Most of the tasks that are written in Flytekit will be Python functions decorated with @task, which turns the body of the function into a Flyte task, capable of being run independently, or included in any number of workflows. The interaction between Flytekit and these tasks does not end once the tasks have been serialized and registered to the control plane, however. When compiled, the command that will be executed when the task is run is hardcoded into the task definition itself.

In the basic @task-decorated function scenario, the command to be run will be something containing pyflyte-execute, which is the open source version of the union CLI.

That command, if you were to inspect a serialized task, might look something like the following:

flytekit_venv pyflyte-execute --task-module app.workflows.failing_workflows --task-name divider --inputs {{.input}} --output-prefix {{.outputPrefix}} --raw-output-data-prefix {{.rawOutputDataPrefix}}

The point of running this script, or rather the reason for having any Flyte-related logic at execution time, is purely to codify and streamline the interaction between Flyte the platform, and the function body comprising user code.
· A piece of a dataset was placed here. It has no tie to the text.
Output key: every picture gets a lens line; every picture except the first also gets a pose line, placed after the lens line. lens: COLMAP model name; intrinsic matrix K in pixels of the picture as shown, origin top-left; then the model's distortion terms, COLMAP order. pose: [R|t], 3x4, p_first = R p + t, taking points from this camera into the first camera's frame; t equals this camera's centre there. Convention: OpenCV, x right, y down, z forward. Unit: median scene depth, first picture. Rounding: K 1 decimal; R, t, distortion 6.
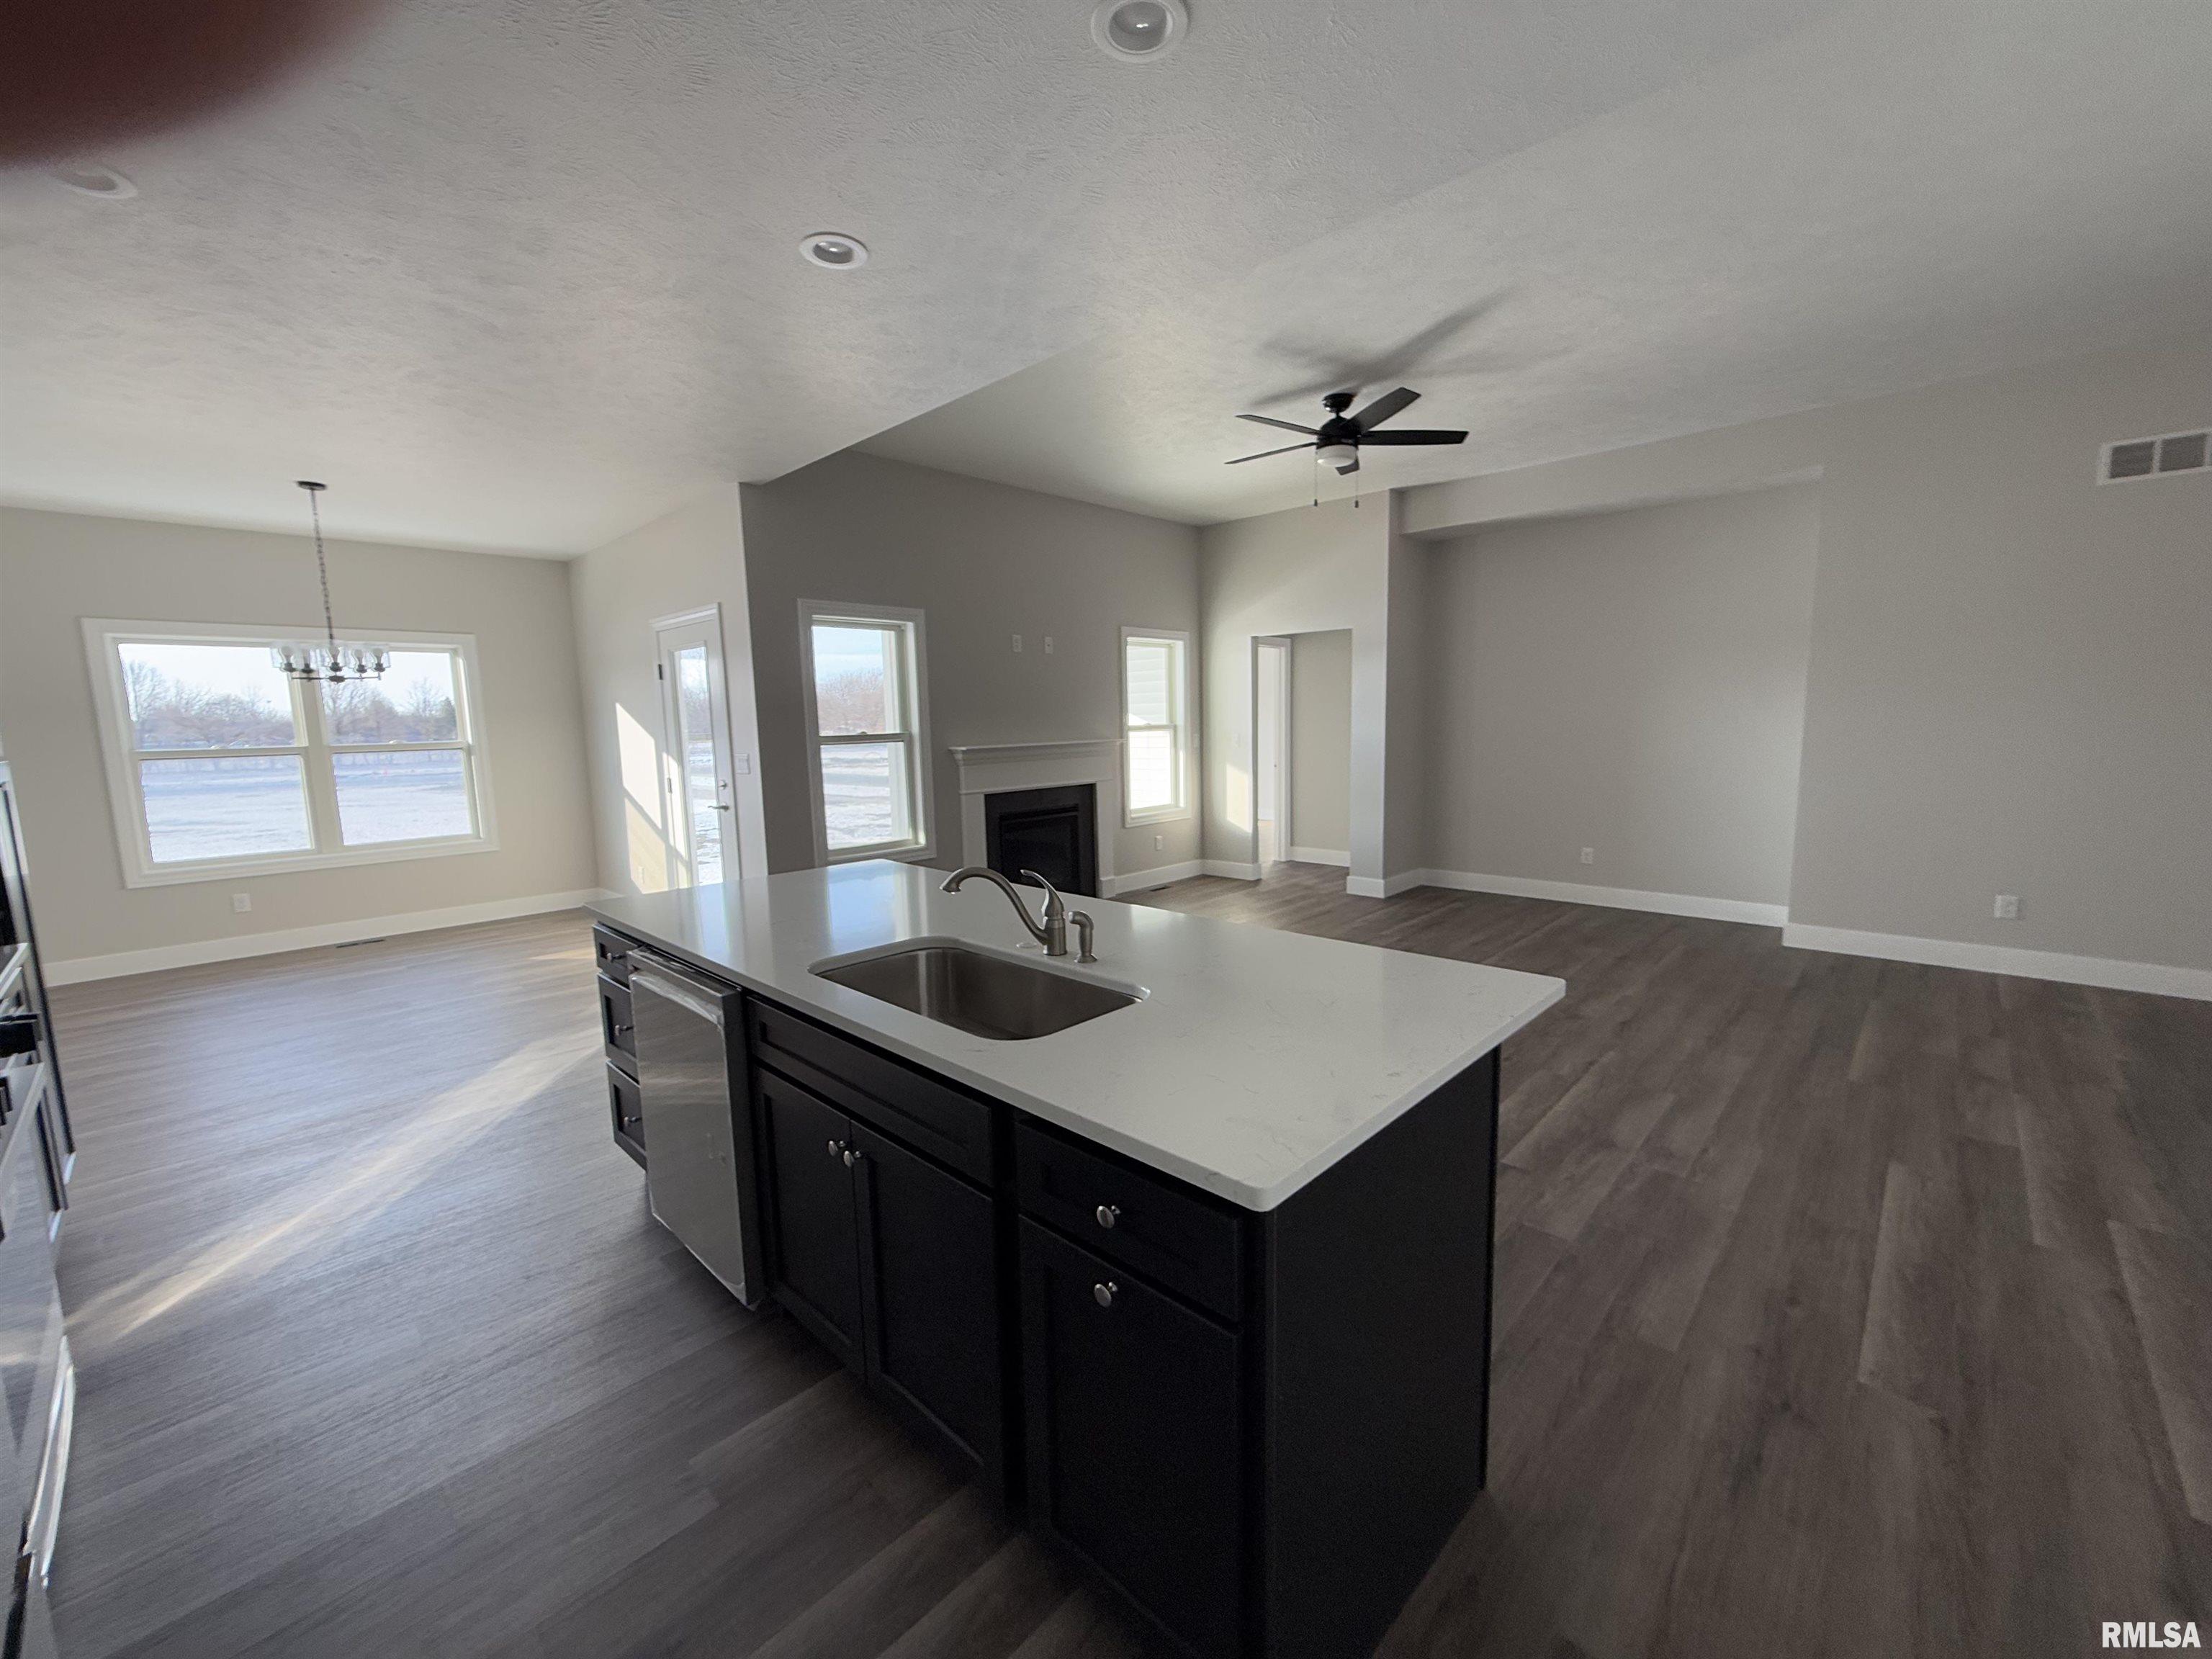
lens RADIAL K [[881.3, 0, 1099.6], [0, 881.3, 829.0], [0, 0, 1]] dist [-0.001449, 0.000311]
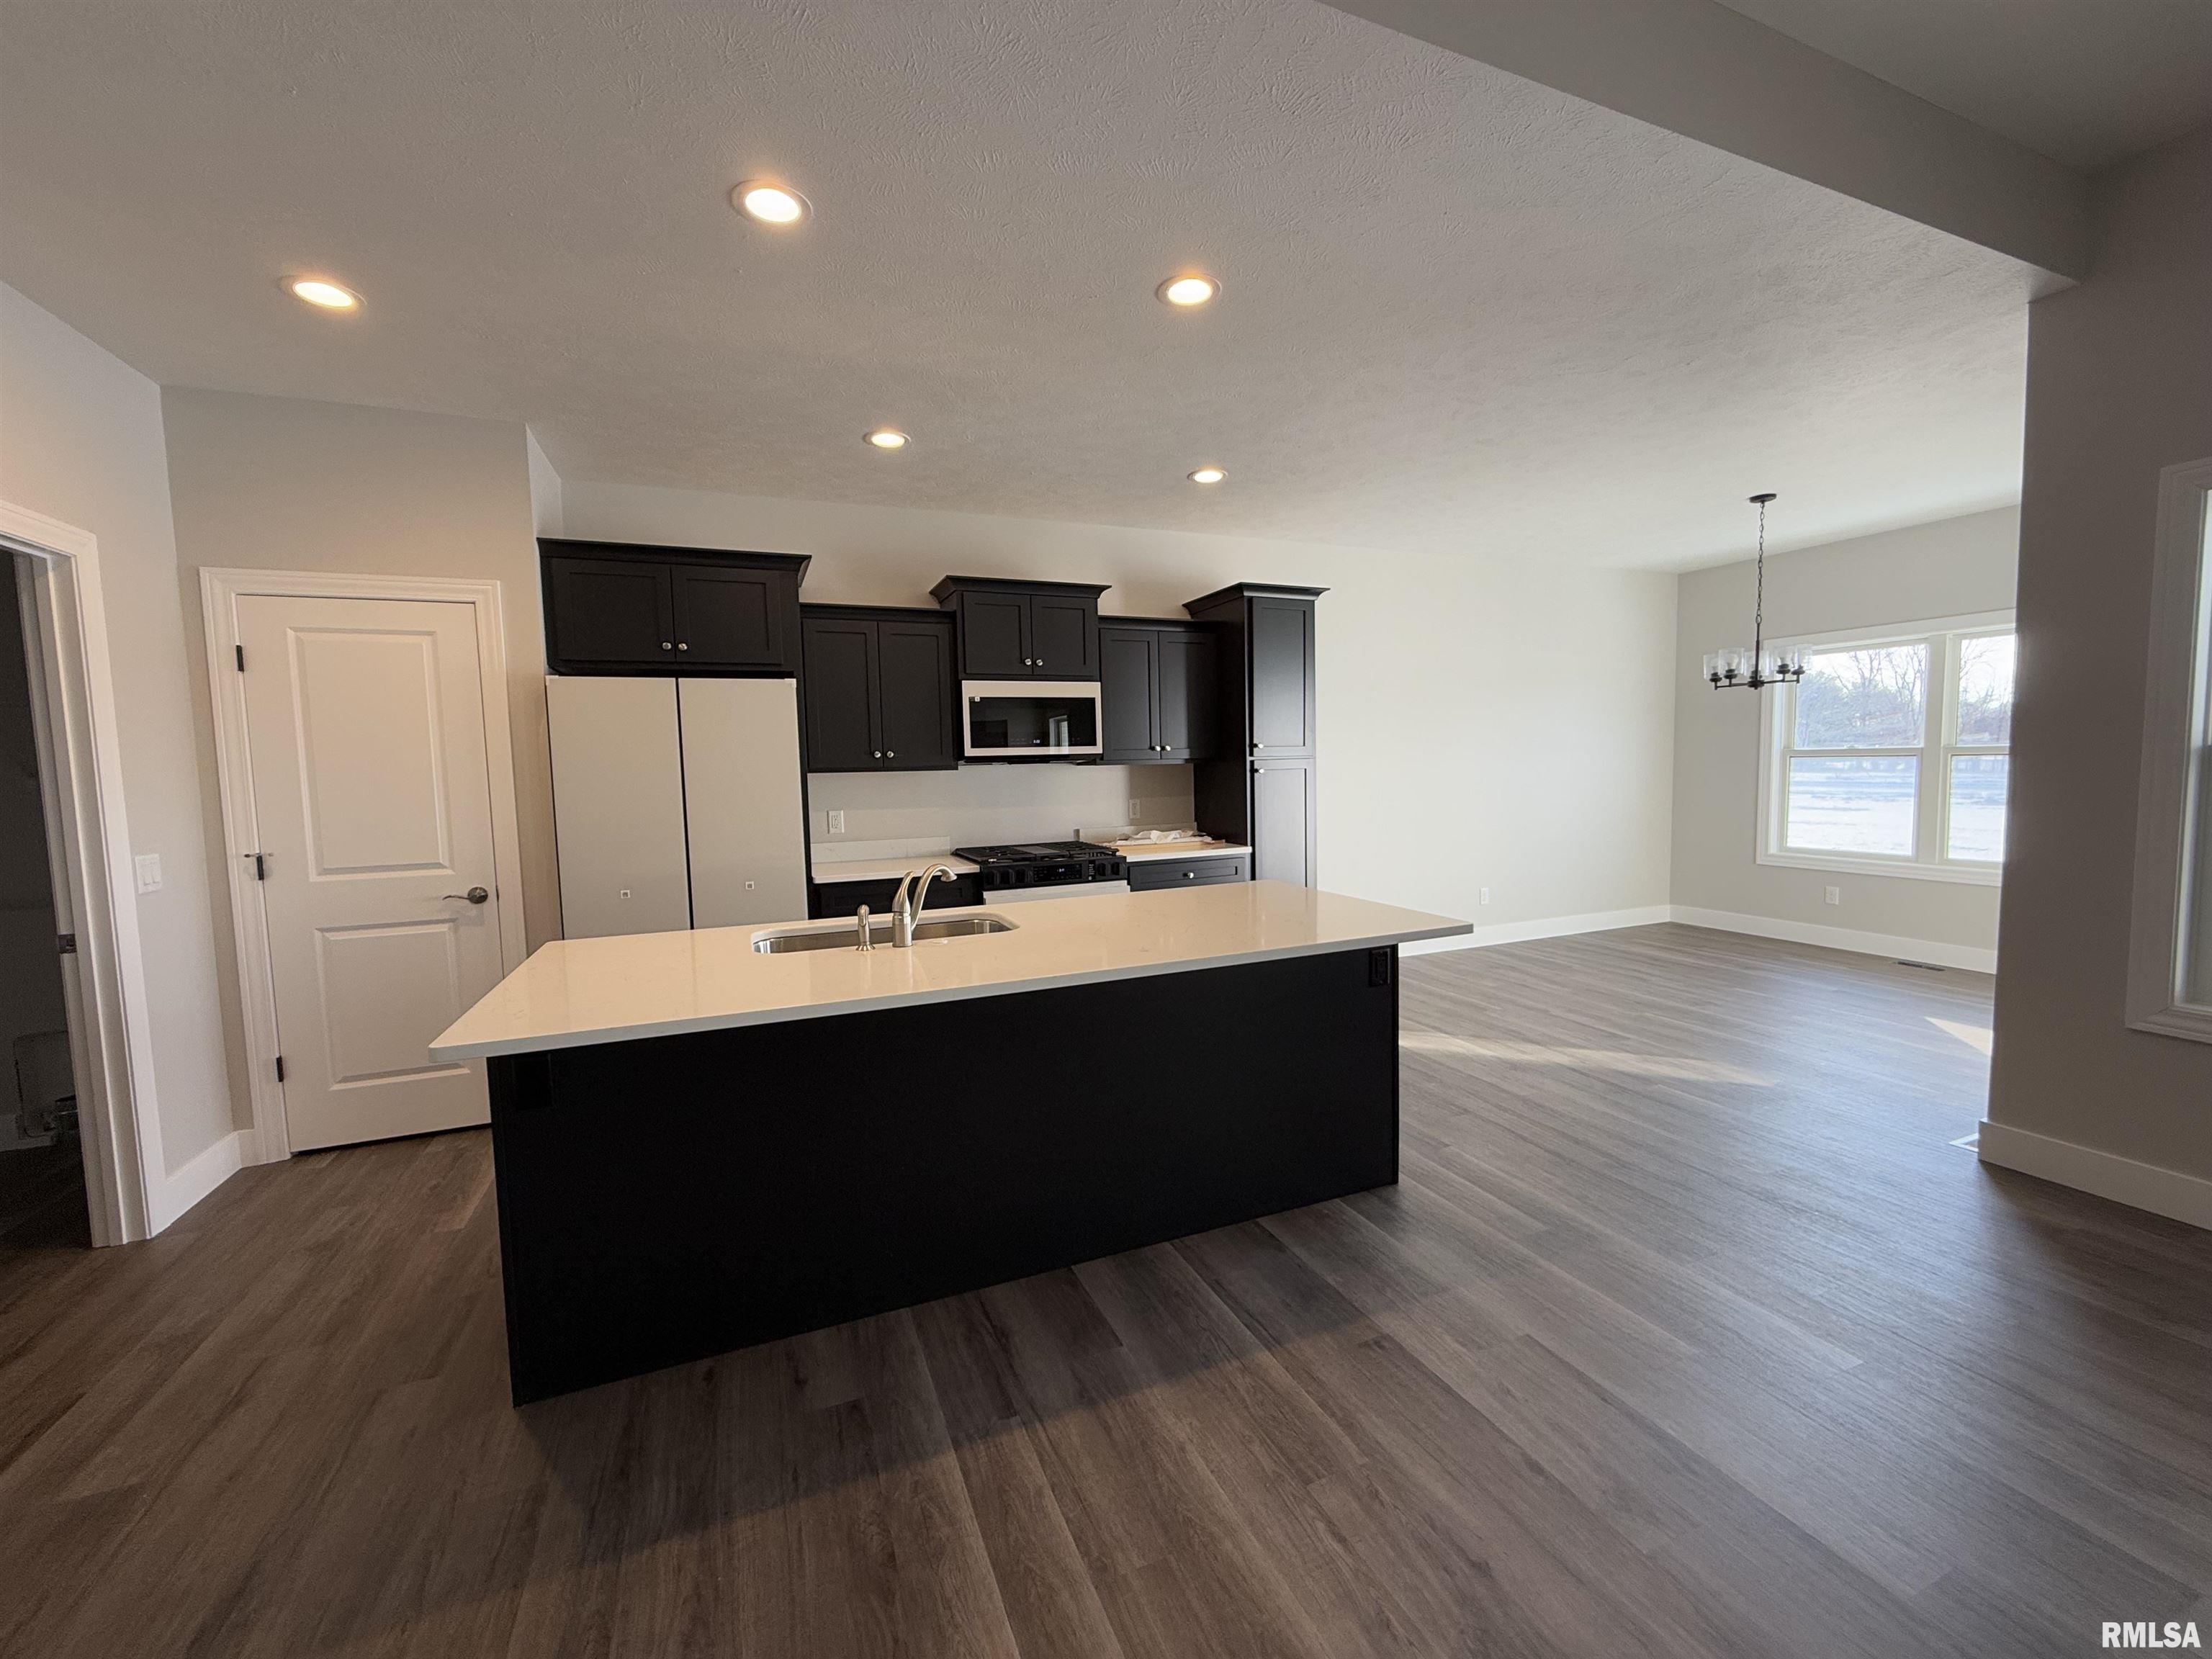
lens RADIAL K [[881.3, 0, 1099.6], [0, 881.3, 829.0], [0, 0, 1]] dist [-0.001449, 0.000311]
pose [[-0.398551, 0.100531, -0.911620, 0.322969], [-0.083590, 0.985856, 0.145262, -0.073647], [0.913329, 0.134097, -0.384511, 0.593646]]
The CLI is responsible for:

  • Performing I/O. The templated --inputs and --output-prefix arguments in the example command above will be filled in by the Flyte execution engine with an S3 path (in the case of an AWS deployment). The pyflyte script will download the inputs to the right location in the container, and upload the results to the output-prefix location.
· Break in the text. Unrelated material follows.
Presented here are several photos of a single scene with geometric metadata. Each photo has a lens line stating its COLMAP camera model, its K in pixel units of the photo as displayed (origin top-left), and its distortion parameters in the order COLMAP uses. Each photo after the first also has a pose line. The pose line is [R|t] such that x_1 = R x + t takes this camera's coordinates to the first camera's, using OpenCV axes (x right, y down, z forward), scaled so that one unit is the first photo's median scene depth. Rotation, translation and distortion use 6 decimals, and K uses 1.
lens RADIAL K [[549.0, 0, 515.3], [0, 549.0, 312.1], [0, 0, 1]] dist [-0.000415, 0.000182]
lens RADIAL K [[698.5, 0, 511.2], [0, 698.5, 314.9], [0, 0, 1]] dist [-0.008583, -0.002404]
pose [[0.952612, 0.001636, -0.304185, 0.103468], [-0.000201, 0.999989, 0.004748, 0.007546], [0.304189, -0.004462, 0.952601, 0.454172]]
  • Ensuring that raw output data prefix configuration option, which is again filled in by the Flyte engine, is respected so that FlyteFile, FlyteDirectory, and FlyteSchema objects offload their data to the correct place.

  • Capturing and handling error reporting. Exceptions thrown in the course of task execution are captured and uploaded to the Flyte control plane for display on the Console.

  • Setting up helper utilities like the statsd handle, logging and logging levels, etc.

  • Ensuring configuration options about the Flyte backend, which are passed through by the Flyte engine, are properly loaded in Python memory.